= Sokoru =

Woreda or district of Ethiopia

Sokoru (also transliterated Sekoru) is one of the woredas in the Oromia Region of Ethiopia. This woreda is named after the former awraja of the same name, and covering much of the same territory as the current woreda, as well as its administrative center, Sokoru. Part of the Jimma Zone, Sokoru is bordered on the south by Omo Nada, on the west by Tiro Afeta, and on the north and east by the Southern Nations, Nationalities and Peoples Region; the Gibe River defines the northern boundary. Other towns in this woreda include Deneba, Kumbi and Natri.

== Overview ==
The altitude of this woreda ranges from 1160 to 2940 meters above sea level; the highest points include Ali Shashema, Ali Derar and Kumbi. Perennial rivers include the Gilgel Gibe a tributary of the Gibe, and the Kawar; seasonal streams include the Melka Luku. A survey of the land in this woreda shows that 36.6% is arable or cultivable, 16.8% pasture, 17.2% forest, and the remaining 29.4% is built-up or degraded. The Abelti-Gibe State Forest covers 159 square kilometers of the forested area. Teff is one important cash crop. Although coffee is another important cash crop of this woreda, less than 20 square kilometers are planted with this crop.

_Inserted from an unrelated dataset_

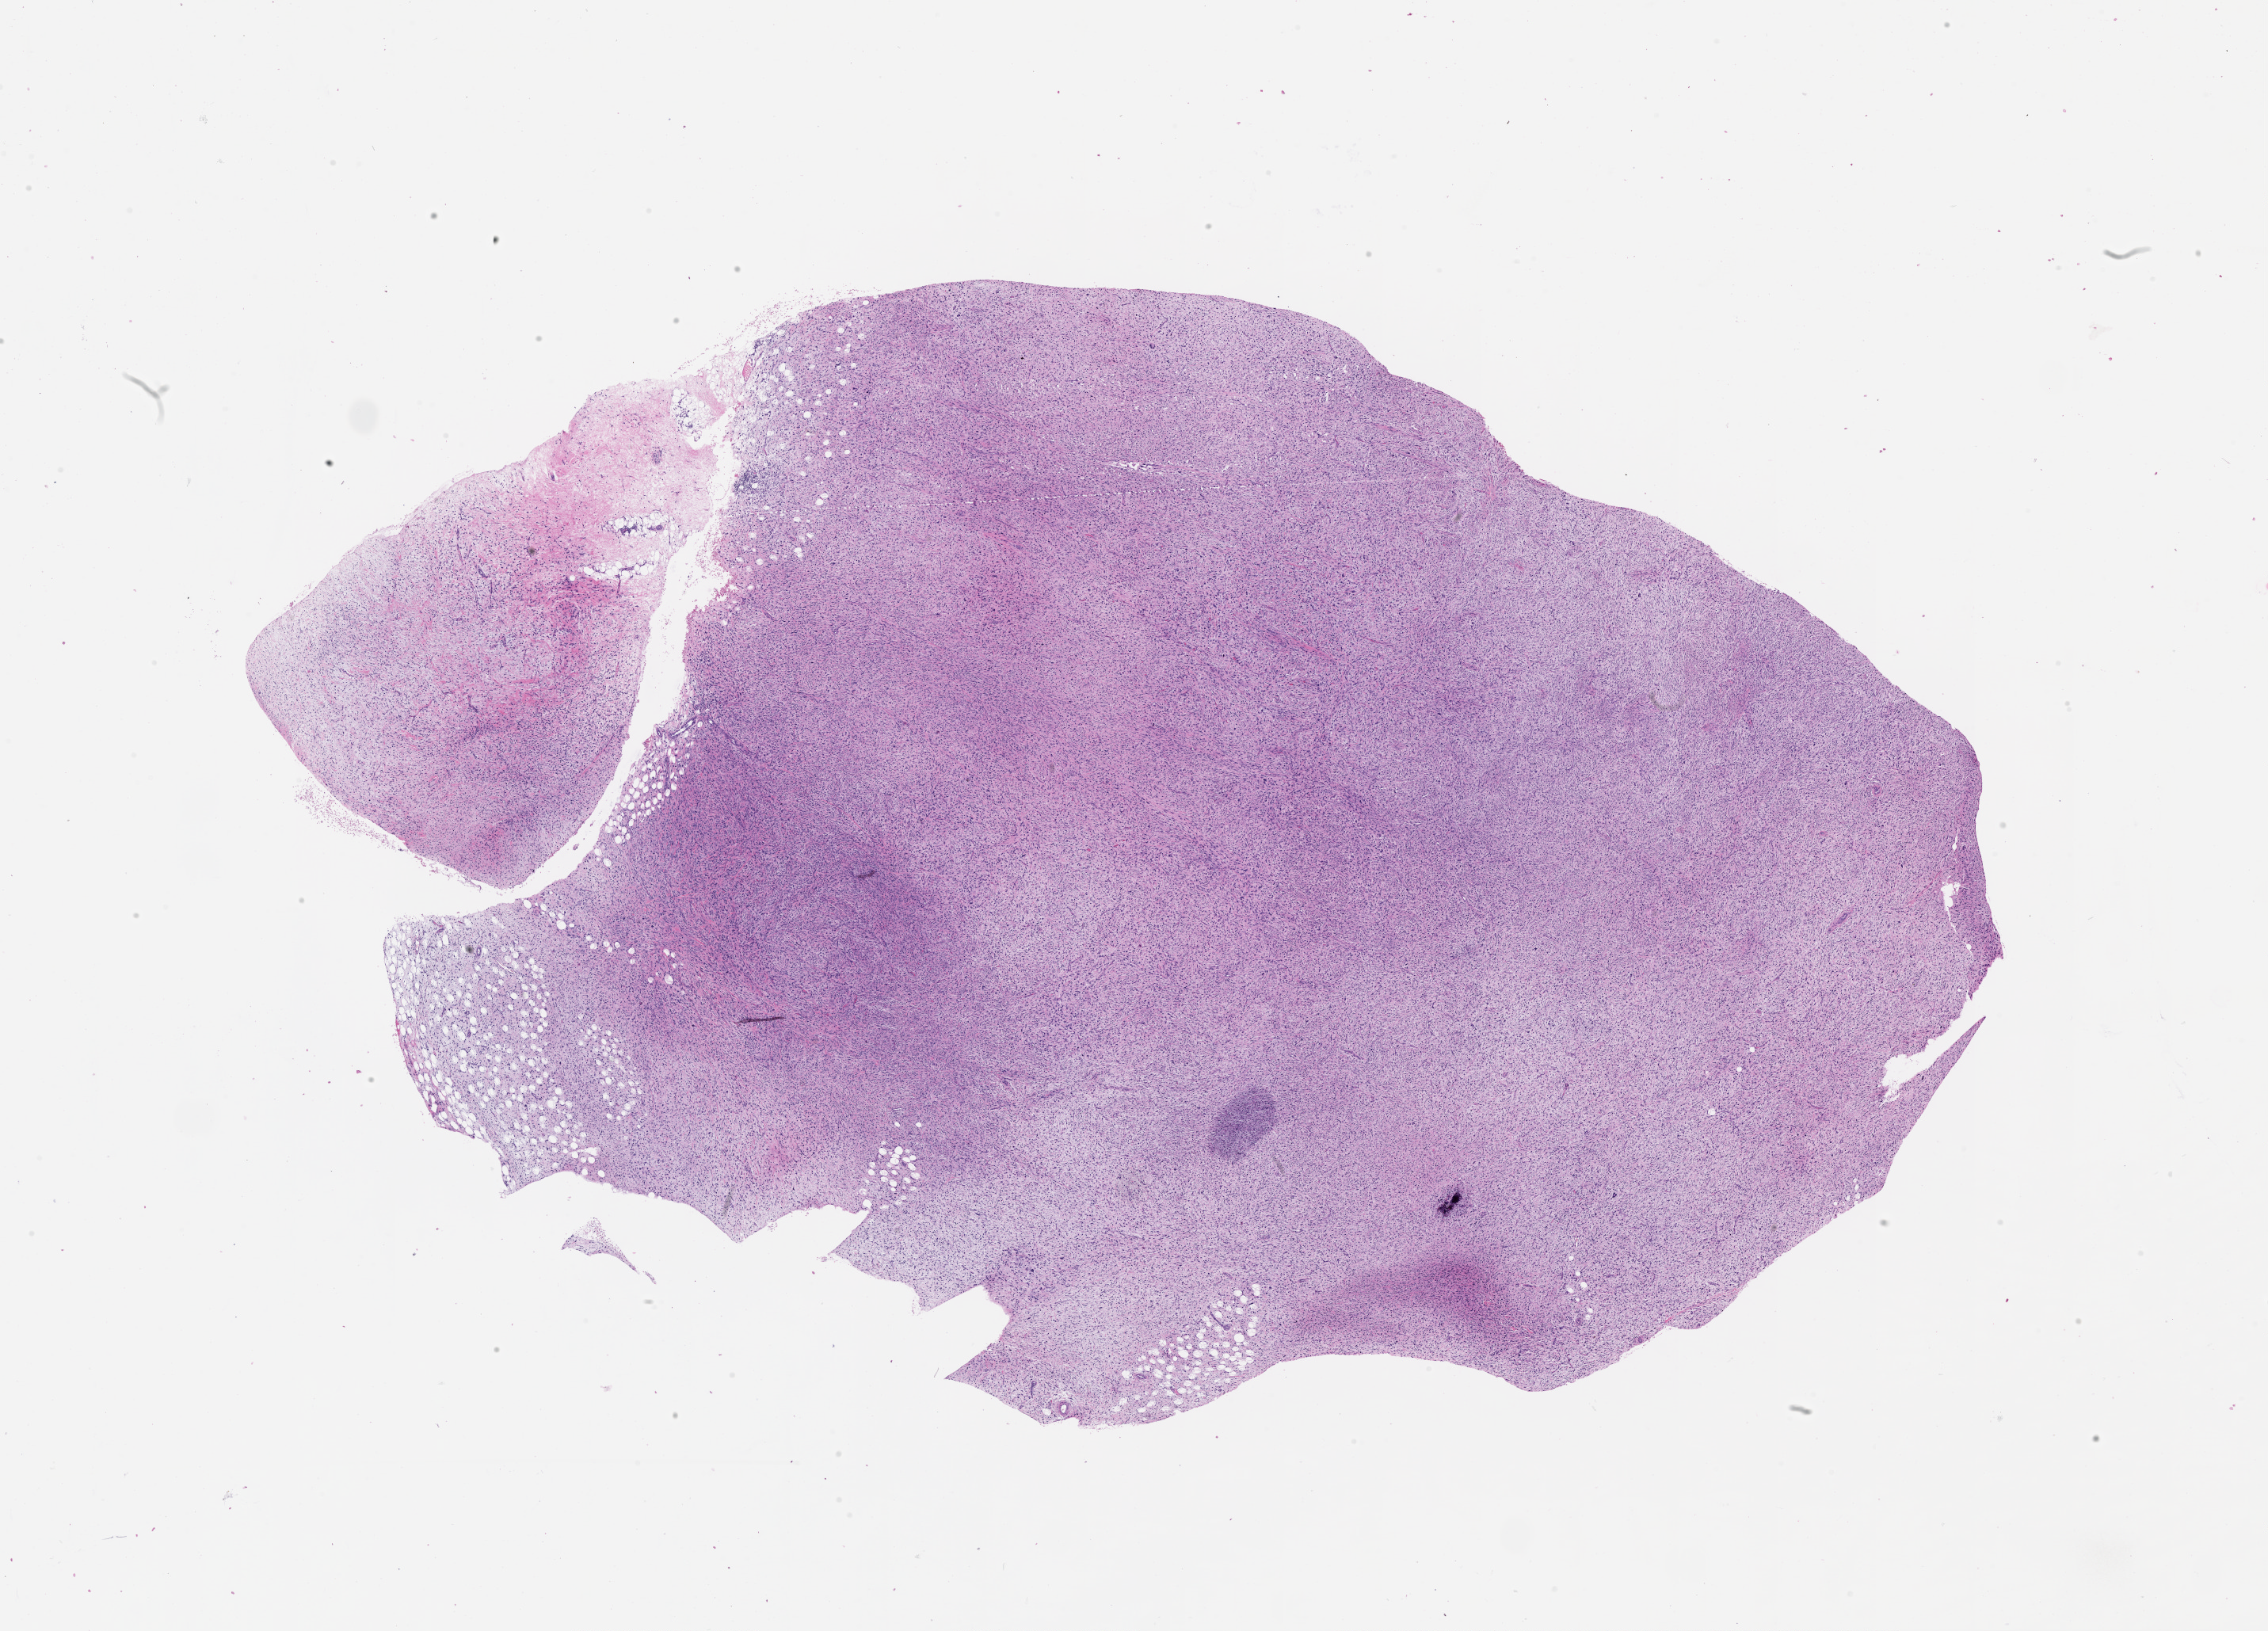
Digitized Hematoxylin and eosin (H&E) stained tissue section (whole slide) — shown as a low-resolution overview of the whole scanned area (about 23.1 x 16.6 mm).
• patient diagnosis (cohort enrolment): sarcoma (site not recorded at cohort level)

Industry in the woreda includes 21 grain mills and 2 furniture factories. There were 36 Farmers Associations with 14,161 members and 8 Farmers Service Cooperatives with 14,161 members. Sokoru has no kilometers of either dry-weather or all-weather road. About 72% of the urban population and 10.1% of the rural has access to drinking water.

== Population ==
The 2007 national census reported a total population for this woreda of 136,320, of whom 68,469 were men and 67,851 were women; 12,724 or 9.33% of its population were urban dwellers. The majority of the inhabitants were Moslem, with 91.63% of the population reporting they observed this belief, while 6.99% of the population said they practised Ethiopian Orthodox Christianity, and 1.19% were Protestant.

Based on figures published by the Central Statistical Agency in 2005, this woreda has an estimated total population of 157,552, of whom 79,305 were males and 78,247 were females; 19,676 or 12.49% of its population are urban dwellers, which is about the same as the Zone average of 12.3%. With an estimated area of 923.44 square kilometers, Sokoru has an estimated population density of 170.6 people per square kilometer, which is greater than the Zone average of 150.6.

The 1994 national census reported a total population for this woreda of 111,358, of whom 55,470 were men and 55,888 women; 11,006 or 9.88% of its population were urban dwellers at the time. The six largest ethnic groups reported in Sokoru were the Oromo (77.73%), the Yem (8.19%), the Kebena (3.69%), the Hadiya (3.4%), the Amhara (2.7%), and the Sebat Bet Gurage (1.72%); all other ethnic groups made up 2.57% of the population. However according to one source, in the early 1990s the Yem formed a significant minority, with significant populations in Sokoru, Deneba, and the surrounding villages. Oromiffa was spoken as a first language by 83.74%, 4.62% spoke Amharic, 3.8% spoke Kebena, 3.43% spoke Yemsa, and 3.1% spoke Hadiya; the remaining 1.31% spoke all other primary languages reported. The majority of the inhabitants were Muslim, with 91.23% of the population having reported they practiced that belief, while 8.07% of the population said they professed Ethiopian Orthodox Christianity.